Il y a peu de Français de bon sens qui, aujourd’hui encore, puissent être en désaccord avec cette affirmation.

Car les Français de bon sens savent que depuis toujours, le Congo ou le Sénégal sont des pays de race noire, et que le Cambodge ou le Viet-Nam sont des pays de race jaune….Et que les pays européens dont fait partie la France sont des pays de race blanche….

Les autres Français, ceux qui ne veulent pas entendre cette phrase, sont ceux qui, déjà, intellectuellement, ou par calcul électoral à court terme, ont accepté l’idée que « la France blanche », de tradition et de culture « judéo-chrétienne », devienne à terme, minoritaire dans notre pays.

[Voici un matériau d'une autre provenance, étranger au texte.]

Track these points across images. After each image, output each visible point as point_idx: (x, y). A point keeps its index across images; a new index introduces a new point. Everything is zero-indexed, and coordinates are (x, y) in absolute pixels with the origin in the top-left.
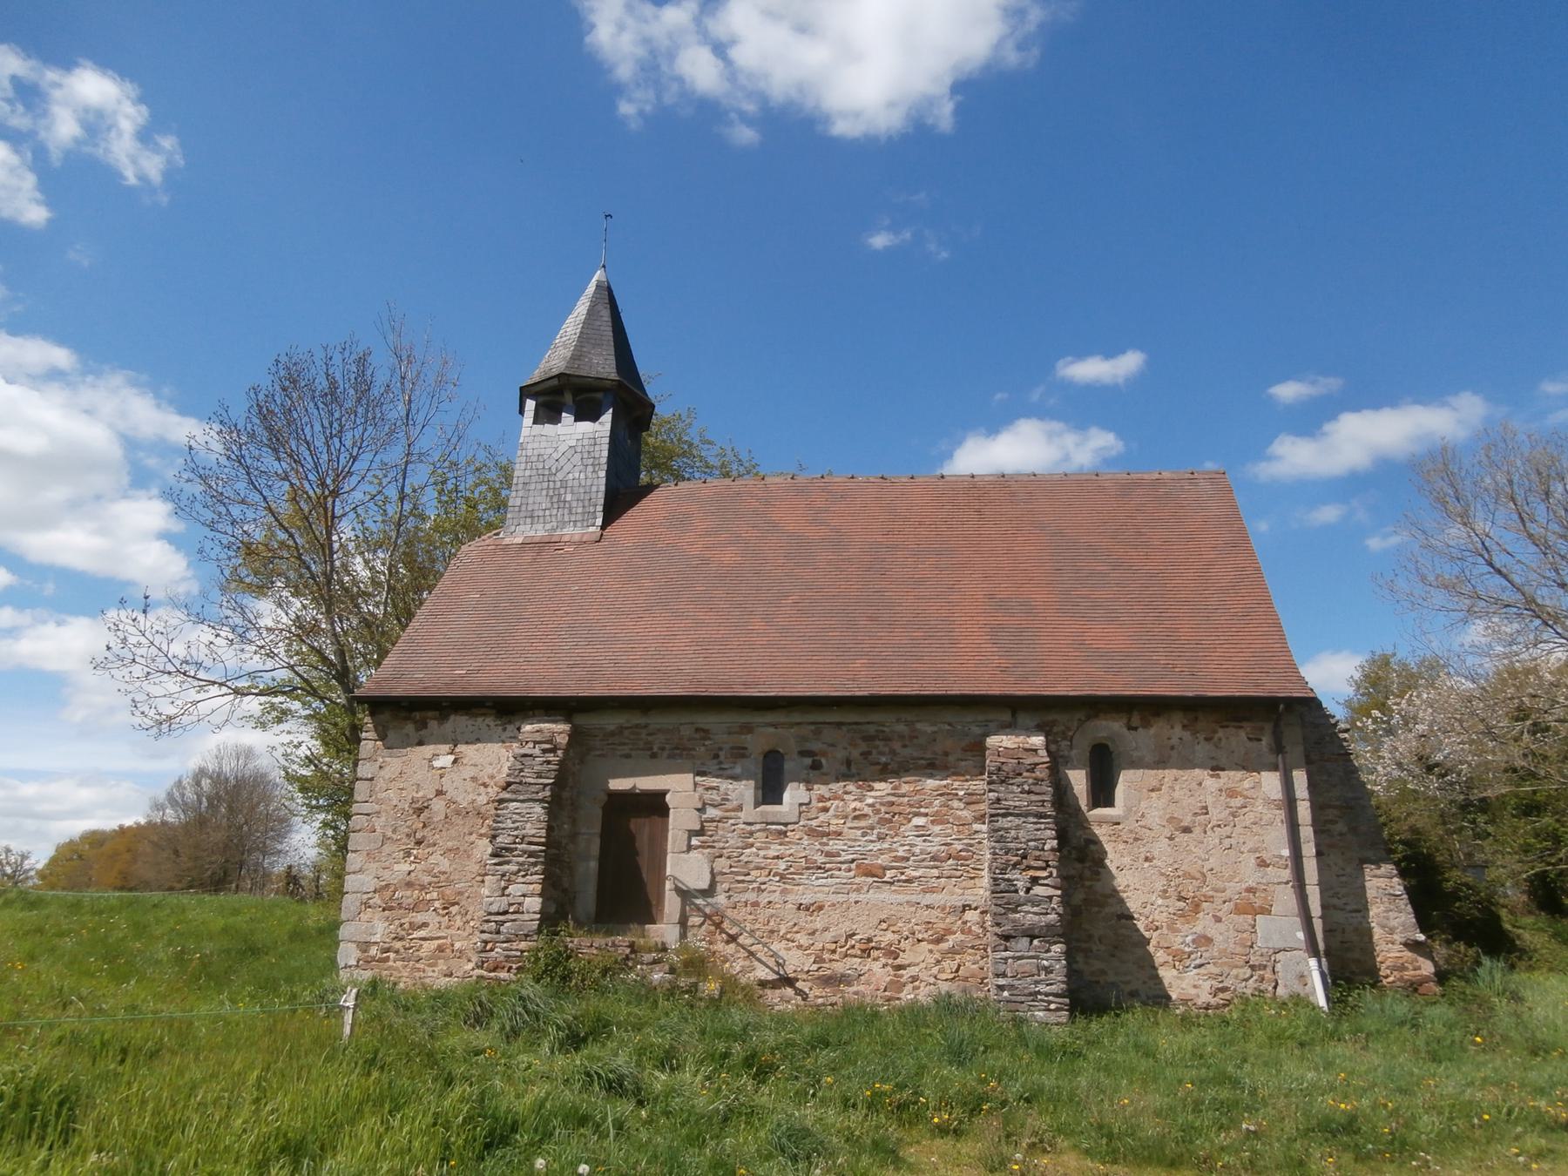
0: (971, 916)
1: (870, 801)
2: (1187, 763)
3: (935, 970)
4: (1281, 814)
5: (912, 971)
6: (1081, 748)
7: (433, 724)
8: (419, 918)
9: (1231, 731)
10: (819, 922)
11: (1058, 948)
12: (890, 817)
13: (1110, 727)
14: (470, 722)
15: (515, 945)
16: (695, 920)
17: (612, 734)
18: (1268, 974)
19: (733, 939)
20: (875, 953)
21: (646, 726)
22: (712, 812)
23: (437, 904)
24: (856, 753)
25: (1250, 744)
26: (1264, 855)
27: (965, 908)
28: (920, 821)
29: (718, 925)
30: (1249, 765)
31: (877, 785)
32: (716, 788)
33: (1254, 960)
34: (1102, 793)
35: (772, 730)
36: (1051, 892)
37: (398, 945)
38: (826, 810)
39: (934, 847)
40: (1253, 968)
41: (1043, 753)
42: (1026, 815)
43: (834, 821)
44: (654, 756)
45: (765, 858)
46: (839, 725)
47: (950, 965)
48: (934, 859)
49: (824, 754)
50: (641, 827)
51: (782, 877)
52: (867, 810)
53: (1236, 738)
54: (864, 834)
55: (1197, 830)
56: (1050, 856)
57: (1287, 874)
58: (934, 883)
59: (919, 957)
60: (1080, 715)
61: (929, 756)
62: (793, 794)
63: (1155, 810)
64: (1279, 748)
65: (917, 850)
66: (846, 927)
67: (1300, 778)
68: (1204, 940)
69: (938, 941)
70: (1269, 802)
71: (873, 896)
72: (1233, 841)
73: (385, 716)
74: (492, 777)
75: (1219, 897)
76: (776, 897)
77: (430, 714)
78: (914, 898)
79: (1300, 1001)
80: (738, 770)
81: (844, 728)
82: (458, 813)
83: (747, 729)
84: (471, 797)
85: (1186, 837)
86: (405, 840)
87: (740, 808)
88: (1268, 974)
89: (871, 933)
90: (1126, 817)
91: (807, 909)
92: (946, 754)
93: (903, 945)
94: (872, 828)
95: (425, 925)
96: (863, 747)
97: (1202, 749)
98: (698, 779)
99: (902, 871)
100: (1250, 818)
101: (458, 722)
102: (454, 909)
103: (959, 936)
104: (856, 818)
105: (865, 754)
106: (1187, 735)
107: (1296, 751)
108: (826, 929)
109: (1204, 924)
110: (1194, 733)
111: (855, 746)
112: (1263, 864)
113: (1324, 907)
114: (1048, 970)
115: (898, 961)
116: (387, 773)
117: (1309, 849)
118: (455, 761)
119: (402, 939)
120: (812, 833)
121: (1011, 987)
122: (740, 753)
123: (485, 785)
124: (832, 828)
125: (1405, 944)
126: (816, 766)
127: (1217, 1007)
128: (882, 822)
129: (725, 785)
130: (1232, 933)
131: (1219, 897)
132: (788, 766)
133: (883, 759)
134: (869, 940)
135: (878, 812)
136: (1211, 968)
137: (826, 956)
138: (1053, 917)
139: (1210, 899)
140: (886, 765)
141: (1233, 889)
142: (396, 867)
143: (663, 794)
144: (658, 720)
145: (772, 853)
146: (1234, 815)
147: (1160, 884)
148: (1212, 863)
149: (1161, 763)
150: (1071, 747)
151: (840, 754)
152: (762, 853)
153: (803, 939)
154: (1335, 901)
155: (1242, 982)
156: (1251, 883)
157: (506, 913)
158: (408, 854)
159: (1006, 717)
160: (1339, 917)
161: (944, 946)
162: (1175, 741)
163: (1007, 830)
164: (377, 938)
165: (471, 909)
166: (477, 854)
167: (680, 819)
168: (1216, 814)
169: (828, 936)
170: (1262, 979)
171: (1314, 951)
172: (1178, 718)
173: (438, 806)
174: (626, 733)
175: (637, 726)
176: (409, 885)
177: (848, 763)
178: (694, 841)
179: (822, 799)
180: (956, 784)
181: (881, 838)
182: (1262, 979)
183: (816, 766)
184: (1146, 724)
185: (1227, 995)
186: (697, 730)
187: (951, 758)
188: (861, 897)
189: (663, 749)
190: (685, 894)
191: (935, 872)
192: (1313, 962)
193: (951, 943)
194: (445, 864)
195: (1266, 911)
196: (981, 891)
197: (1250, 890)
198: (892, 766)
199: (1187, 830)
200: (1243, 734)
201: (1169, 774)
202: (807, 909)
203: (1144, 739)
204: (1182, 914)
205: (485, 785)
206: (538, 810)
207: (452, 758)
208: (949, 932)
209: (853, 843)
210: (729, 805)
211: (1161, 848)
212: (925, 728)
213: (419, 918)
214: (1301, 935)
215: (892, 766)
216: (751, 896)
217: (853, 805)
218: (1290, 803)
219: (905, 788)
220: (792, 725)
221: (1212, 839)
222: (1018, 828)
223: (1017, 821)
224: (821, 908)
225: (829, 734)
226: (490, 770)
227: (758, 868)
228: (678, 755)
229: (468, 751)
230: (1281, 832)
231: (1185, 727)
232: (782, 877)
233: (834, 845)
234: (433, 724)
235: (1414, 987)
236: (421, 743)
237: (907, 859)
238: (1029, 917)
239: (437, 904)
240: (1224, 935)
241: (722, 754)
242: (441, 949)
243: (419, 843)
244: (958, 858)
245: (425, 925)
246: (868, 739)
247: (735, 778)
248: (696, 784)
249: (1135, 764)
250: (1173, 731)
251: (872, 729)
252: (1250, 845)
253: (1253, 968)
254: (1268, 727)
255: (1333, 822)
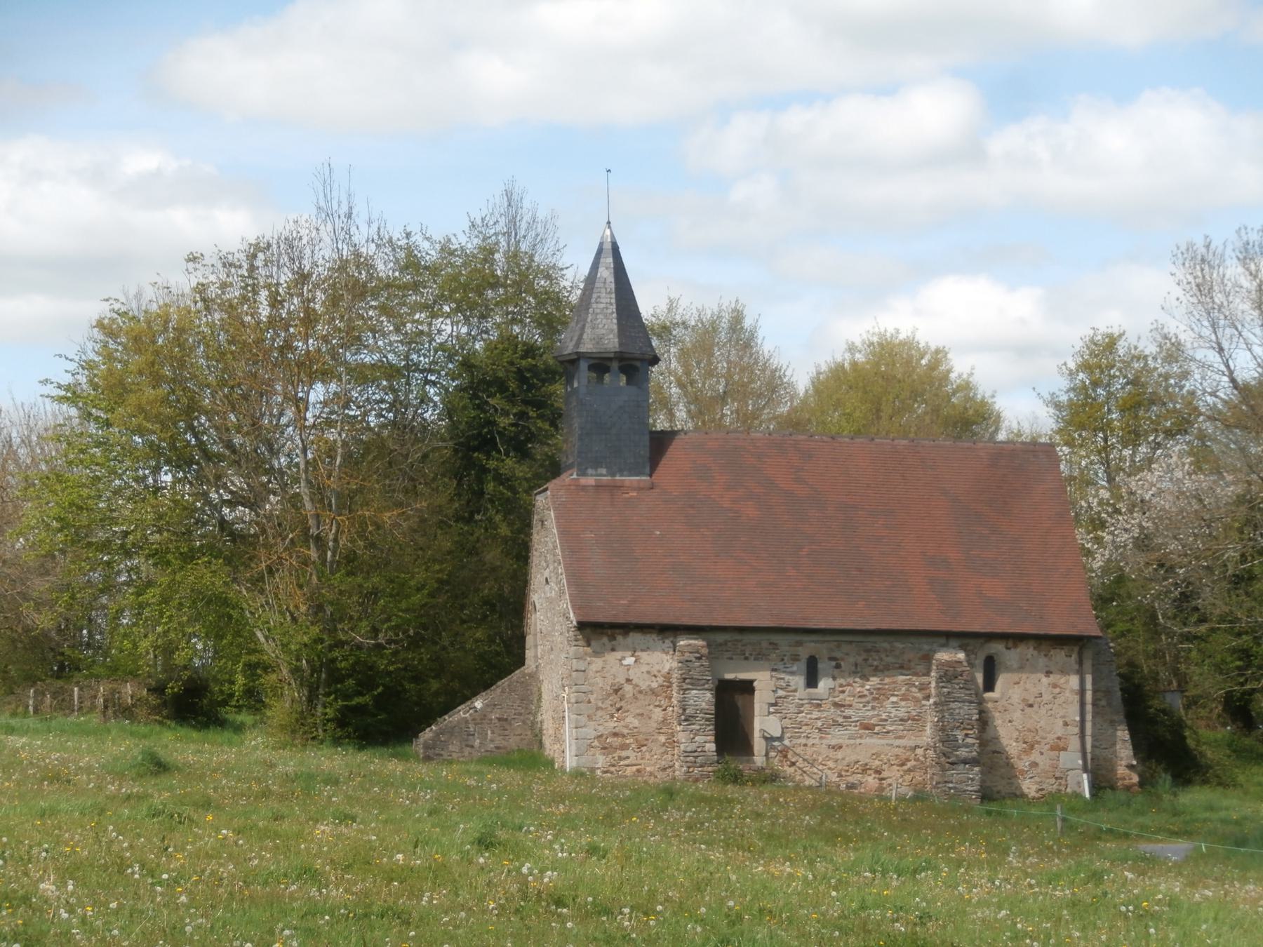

C’est le refus – vaguement honteux, car non-assumé – de cette évidence, qui explique la violence de la réaction qu’a subie Mme Morano, qui ne fait qu’exprimer, maladroitement ce que ressentent et ce que pensent une majorité de Français de bon sens…

Quand à la prise de position de Sarkozy à l’égard de celle qui fut l’une de ses plus fidèles militantes, il suffit pour la juger, de regarder et surtout d’écouter cette vidéo où s’étale toute sa duplicité et sa lâcheté.

https://youtu.be/RdAtOmBHZVU

Avec cette pénible affaire, Sarkozy a définitivement perdu le peu d’estime que j’avais conservé pour lui.

Nicolas Sarkozy, c’est désormais pour moi, un « petit bonhomme »: il n’est pas de la « race des chefs ». Car un vrai chef n’abandonne jamais un de ses soldats blessé au combat !!!